Our present findings indicate that higher levels of IL-1 β and lower levels of adiponectin are the factors increasing the likelihood of MCI developing in elderly patients with type 2 diabetes, according to a multivariable model. Interestingly, among many other factors adiponectin and IL-1 β levels are associated with cognition independently. Increased adiponectin levels are able to decrease the expression of such inflammatory cytokines as NF-κB activation and TNF-α and may induce the production of other anti-inflammatory molecules including the IL-1 receptor antagonist and IL-10 (Misiak et al. 2012; Ouchi et al. 2003; Fasshauer et al. 2003). Therefore, lower adiponectin levels can stimulate pro-inflammatory cascades leading to the low-grade inflammation present in MCI and AD subjects. In addition, IL-1 β level was found to be inversely correlated with adiponectin level and positively associated with leptin concentration.

However, our study has some limitations that should be kept in mind when interpreting our data.

Firstly, the study population was relatively small, which may have limited our power to examine other associations.

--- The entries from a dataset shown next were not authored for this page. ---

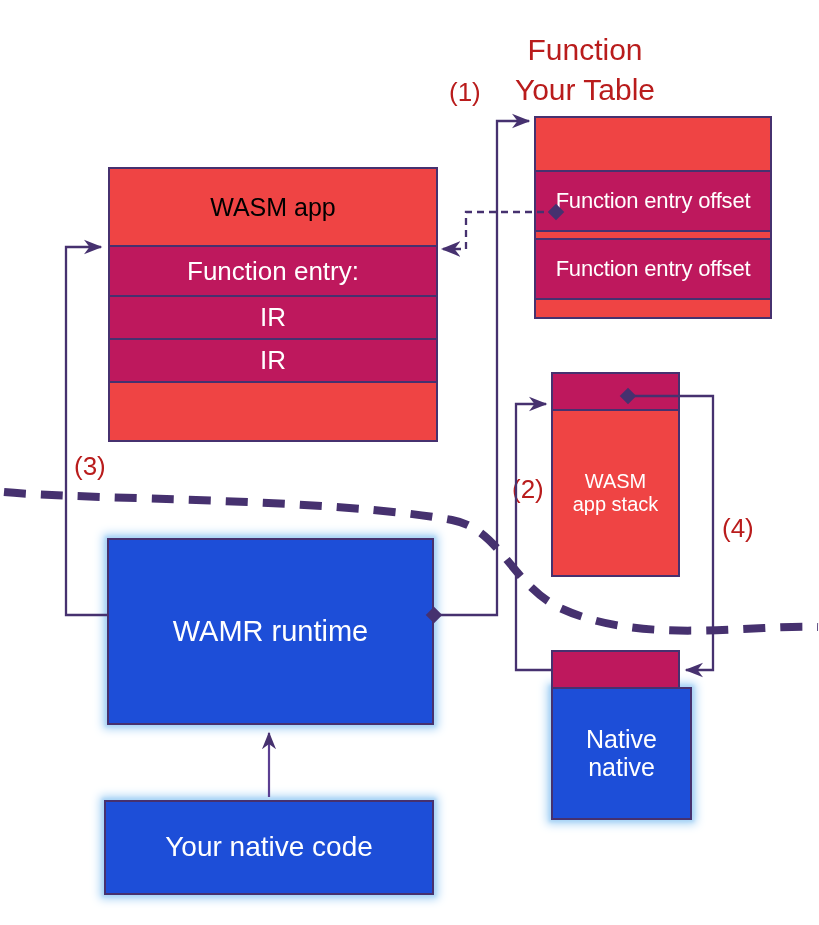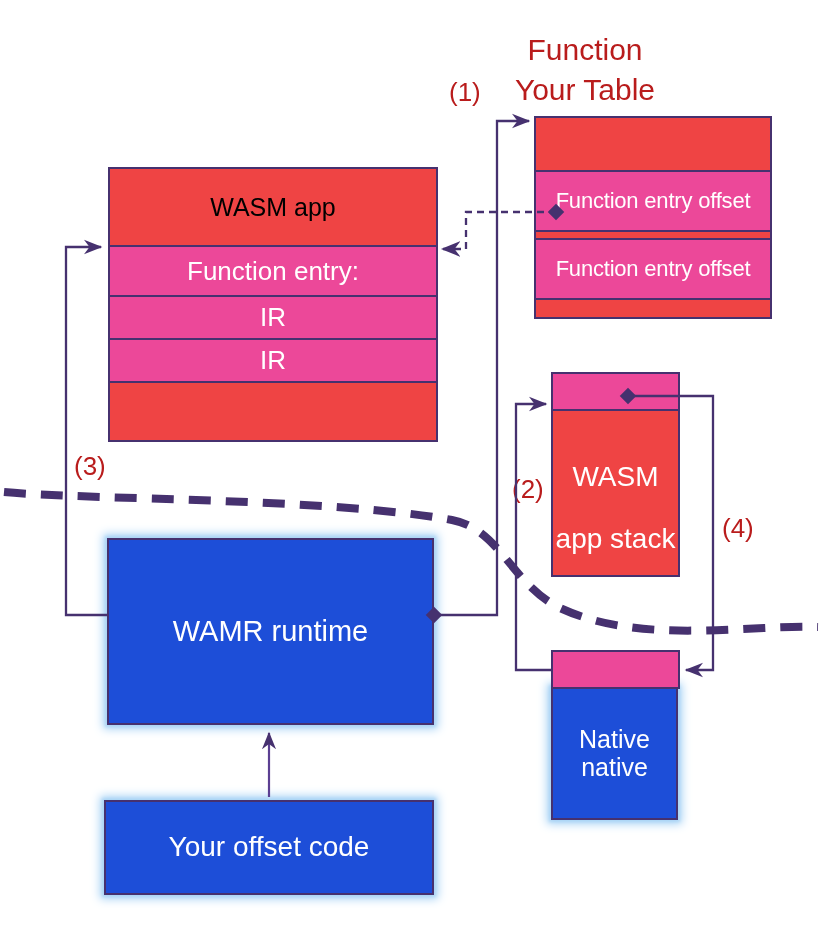--- a/index.html
+++ b/index.html
@@ -40,7 +40,7 @@
     line-height: 1.1;
   }
   .fill-gray  { background: #ef4444; }
-  .fill-cyan  { background: #ec4899; }
+  .fill-cyan  { background: #be185d; }
   .fill-purple{ background: #1d4ed8; }
 
   .txt-white { color: #FFFFFF; }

Secondly, the study wasn’t designed as longitudinal investigation. There have been few studies in which the cognitive declines in elderly diabetics were prospectively observed. However, the precise mechanisms underlying T2DM-related cognitive dysfunction or the development of dementia have not yet been elucidated.

Thirdly, our participants were recruited from one race/ethnicity, which may limit the generalizability of findings to other populations.

Nevertheless, the results of this study suggest that further inquiry into the direction and magnitude of the pathways linking cognitive impairment and type 2 diabetes, in elderly is warranted. Further studies are required in younger people and in those without diabetes to determine the an association between low grade inflammation, adipokines and cognitive dysfunction.

In conclusion, present study suggests that those elderly diabetic patients with MCI, are more likely to have higher levels of IL-1 β and leptin and lower levels of adiponectin. Although our findings confirm the association between higher levels of low-grade systemic inflammation, adipokines and cognition, further prospective studies are needed to confirm the role of these markers in the progression to dementia.